The first result is Trip Advisor, but having no time to read and compare descriptions and reviews, he leaves the page. Clicking on the second result lands on the page of a renowned restaurant, whose website shows a photo of the building from the outside followed by the history of the place. But James is hungry, and a photo of a building and a celebratory text fail to catch his attention.


Discouraged but even more hungry, he returns to Google and clicks on the third result, “Mario's”. This time beautiful photos of sandwiches, hamburgers and other take-away dishes are presented to him. Increasingly interested, he interacts with the site, learning that food can be pre-ordered via the web and that the restaurant is located 10 minutes from him. Suddenly a 15% discount appears. Now James is really determined and places the order.
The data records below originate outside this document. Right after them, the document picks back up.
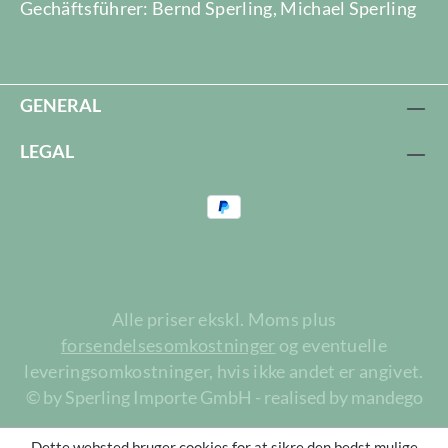
Gechäftsführer: Bernd Sperling, Michael Sperling
GENERAL
LEGAL
Alle priser ekskl. Moms plus
forsendelsesomkostninger
og eventuelle
leveringsomkostninger, hvis ikke andet er angivet.
© by Sperling Importe GmbH - realised by mandego
Dette websted bruger cookies for at sikre den bedst mulige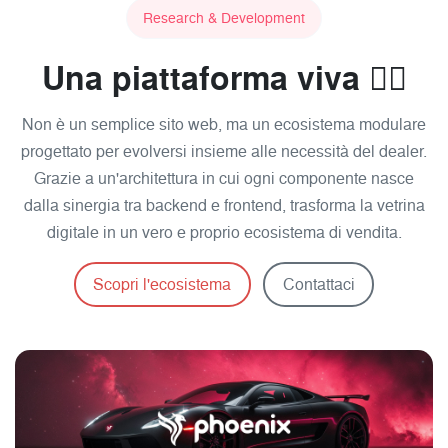
Research & Development
Una piattaforma viva 🐦‍🔥
Non è un semplice sito web, ma un ecosistema modulare
progettato per evolversi insieme alle necessità del dealer.
Grazie a un'architettura in cui ogni componente nasce
dalla sinergia tra backend e frontend, trasforma la vetrina
digitale in un vero e proprio ecosistema di vendita.
Scopri l'ecosistema
Contattaci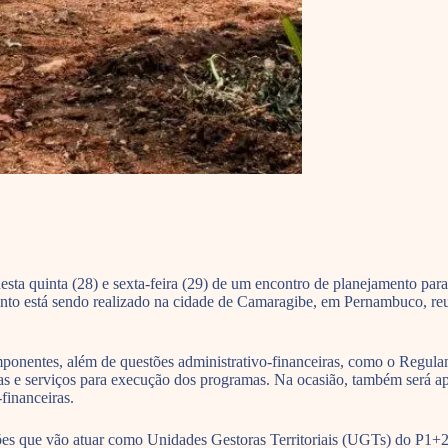
nesta quinta (28) e sexta-feira (29) de um encontro de planejamento p
to está sendo realizado na cidade de Camaragibe, em Pernambuco, reu
componentes, além de questões administrativo-financeiras, como o Re
s e serviços para execução dos programas. Na ocasião, também será ap
o-financeiras.
ições que vão atuar como Unidades Gestoras Territoriais (UGTs) do P1+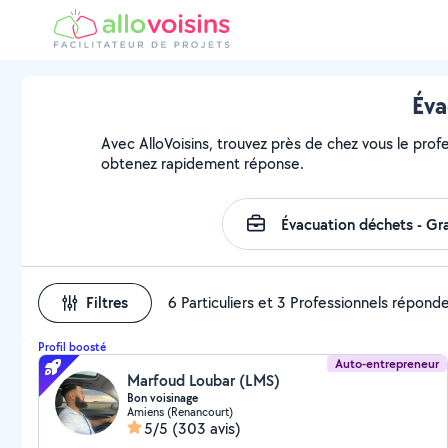
Éva
Avec AlloVoisins, trouvez près de chez vous le profe
obtenez rapidement réponse.
Filtres
6 Particuliers et 3 Professionnels répond
Profil boosté
Auto-entrepreneur
Marfoud Loubar (LMS)
Bon voisinage
Amiens (Renancourt)
5/5
(303 avis)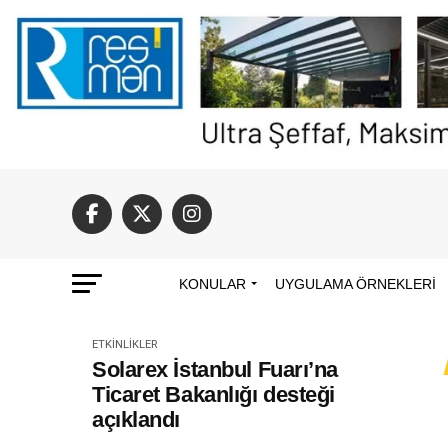
KONULAR
UYGULAMA ÖRNEKLERI
ETKINLIKLER
Solarex İstanbul Fuarı’na
Ticaret Bakanlığı desteği
açıklandı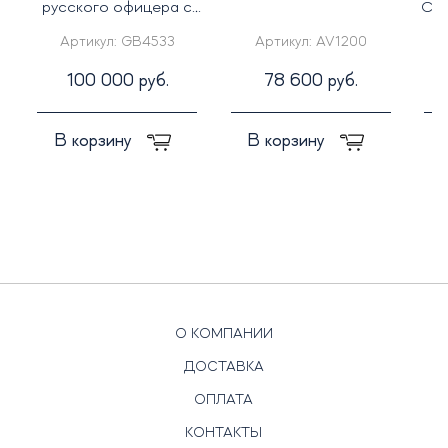
русского офицера с
Сим
иконой св. Георгий
Артикул:
GB4533
Артикул:
AV1200
Победоносец"
100 000 руб.
78 600 руб.
В корзину
В корзину
О КОМПАНИИ
ДОСТАВКА
ОПЛАТА
КОНТАКТЫ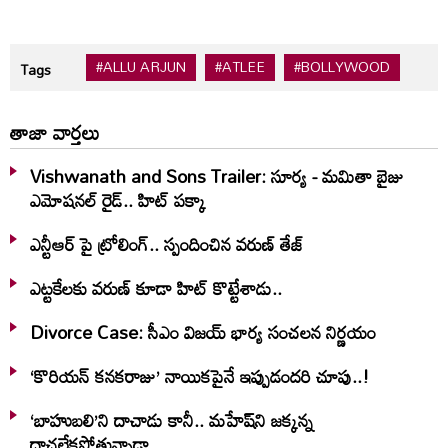
#ALLU ARJUN
#ATLEE
#BOLLYWOOD
Tags
తాజా వార్తలు
Vishwanath and Sons Trailer: సూర్య - మమితా బైజు
ఎమోషనల్ రైడ్.. హిట్ పక్కా
ఎన్టీఆర్ పై ట్రోలింగ్.. స్పందించిన వరుణ్ తేజ్
ఎట్టకేలకు వరుణ్ కూడా హిట్ కొట్టేశాడు..
Divorce Case: సీఎం విజయ్ భార్య సంచలన నిర్ణయం
‘కొరియన్ కనకరాజు’ నాయికపైనే ఇప్పుడందరి చూపు..!
‘బాహుబలి’ని దాచాడు కానీ.. మహేష్‌ని జక్కన్న
దాచలేకపోతున్నాడా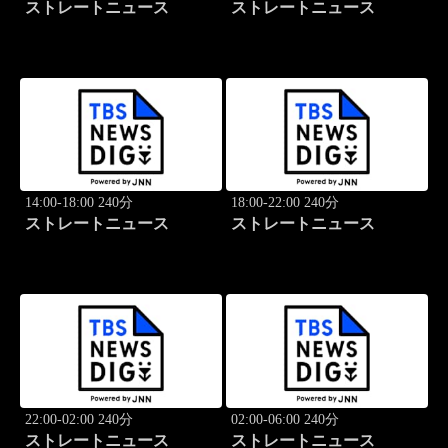
ストレートニュース
ストレートニュース
14:00-18:00 240分
18:00-22:00 240分
ストレートニュース
ストレートニュース
22:00-02:00 240分
02:00-06:00 240分
ストレートニュース
ストレートニュース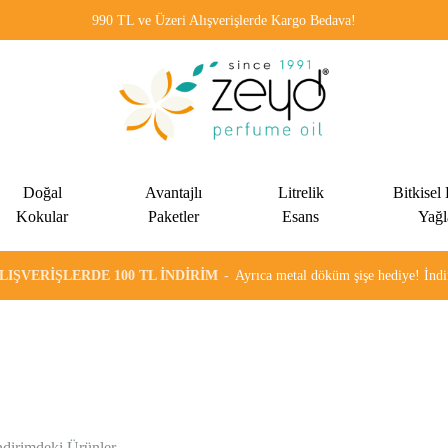
990 TL ve Üzeri Alışverişlerde Kargo Bedava!
Zeyd
Kadınlar
Esans
ve
Doğal
Avantajlı
Litrelik
Bitkisel
erkekler
Kokular
Paketler
Esans
Yağl
için
özel
ALIŞVERIŞLERDE 100 TL İNDIRIM
Ayrıca metal döküm şişe hediye! İn
olarak
formülüze
edilen
alkolsüz
esans
ve
ndirimdeki Ürünler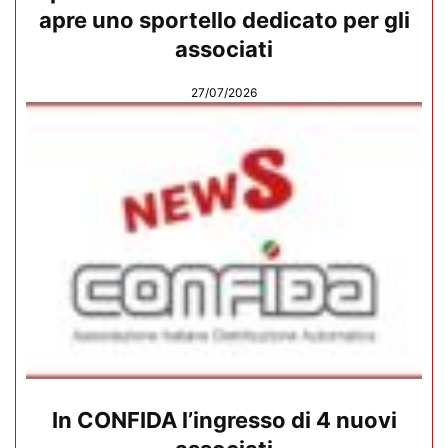
apre uno sportello dedicato per gli
associati
27/07/2026
In CONFIDA l’ingresso di 4 nuovi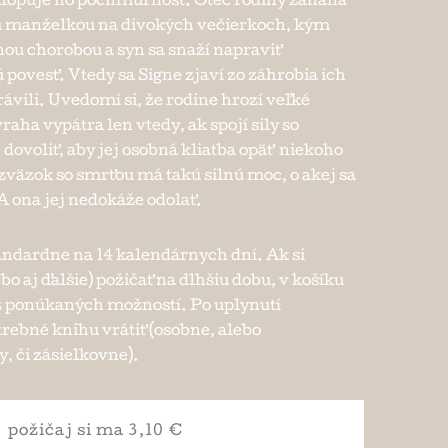
lopuje ho pochmúrnosť. Otec rodiny zaháňa
u manželkou na divokých večierkoch, kým
nou chorobou a syn sa snaží napraviť
ovesť. Vtedy sa Signe zjaví zo záhrobia ich
trávili. Uvedomí si, že rodine hrozí veľké
aha vypátra len vtedy, ak spojí sily so
dovoliť, aby jej osobná kliatba opäť niekoho
 zväzok so smrťou má takú silnú moc, o akej sa
 A ona jej nedokáže odolať.
andardne na 14 kalendárnych dní. Ak si
bo aj ďalšie) požičať na dlhšiu dobu, v košíku
e z ponúkaných možností. Po uplynutí
trebné knihu vrátiť (osobne, alebo
, či zásielkovne).
požičaj si
ma 3,10 €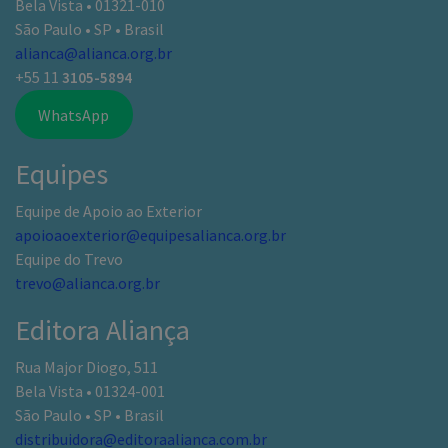
Bela Vista • 01321-010
São Paulo • SP • Brasil
alianca@alianca.org.br
+55 11
3105-5894
WhatsApp
Equipes
Equipe de Apoio ao Exterior
apoioaoexterior@equipesalianca.org.br
Equipe do Trevo
trevo@alianca.org.br
Editora Aliança
Rua Major Diogo, 511
Bela Vista • 01324-001
São Paulo • SP • Brasil
distribuidora@editoraalianca.com.br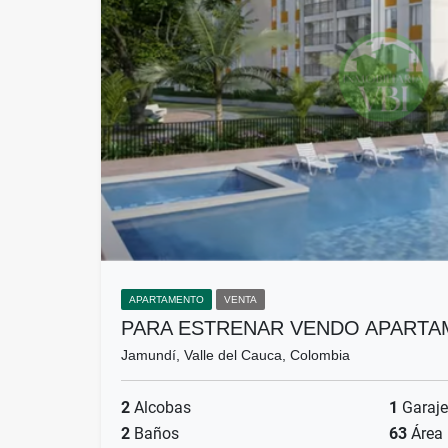
APARTAMENTO
VENTA
PARA ESTRENAR VENDO APART
Jamundí, Valle del Cauca, Colombia
2
Alcobas
1
Garaje
2
Baños
63
Área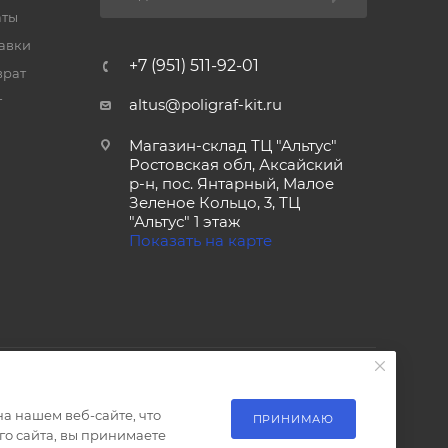
аты
тавки
+7 (951) 511-92-01
врат
т
altus@poligraf-kit.ru
Магазин-склад ТЦ "Альтус"
Ростовская обл, Аксайский
р-н, пос. Янтарный, Малое
Зеленое Кольцо, 3, ТЦ
"Альтус" 1 этаж
Показать на карте
а нашем веб-сайте, что
ПРИНИМАЮ
о сайта, вы принимаете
Mary, James's colleague, a vegetarian, who usually eats in the restaurant that appears in the second Google result, wants to have lunch with him. Fortunately, the Da Pippo restaurant website is well designed, which made James immediately notice the presence of vegan options. So Mary too can proceed with the purchase of her lunch.


What happened?
Mario's has gained two customers, while the other restaurant has lost a regular customer and a potential customer.
This scenario is repeated for every minute, every hour, every day for all the potential customers of the two competitors.
If you don't know how to intercept potential customers, they will turn to the competition.
Choosing whether to take on the role of the first restaurant that loses everything or Mario's that exponentially increases its earnings is entirely up to you.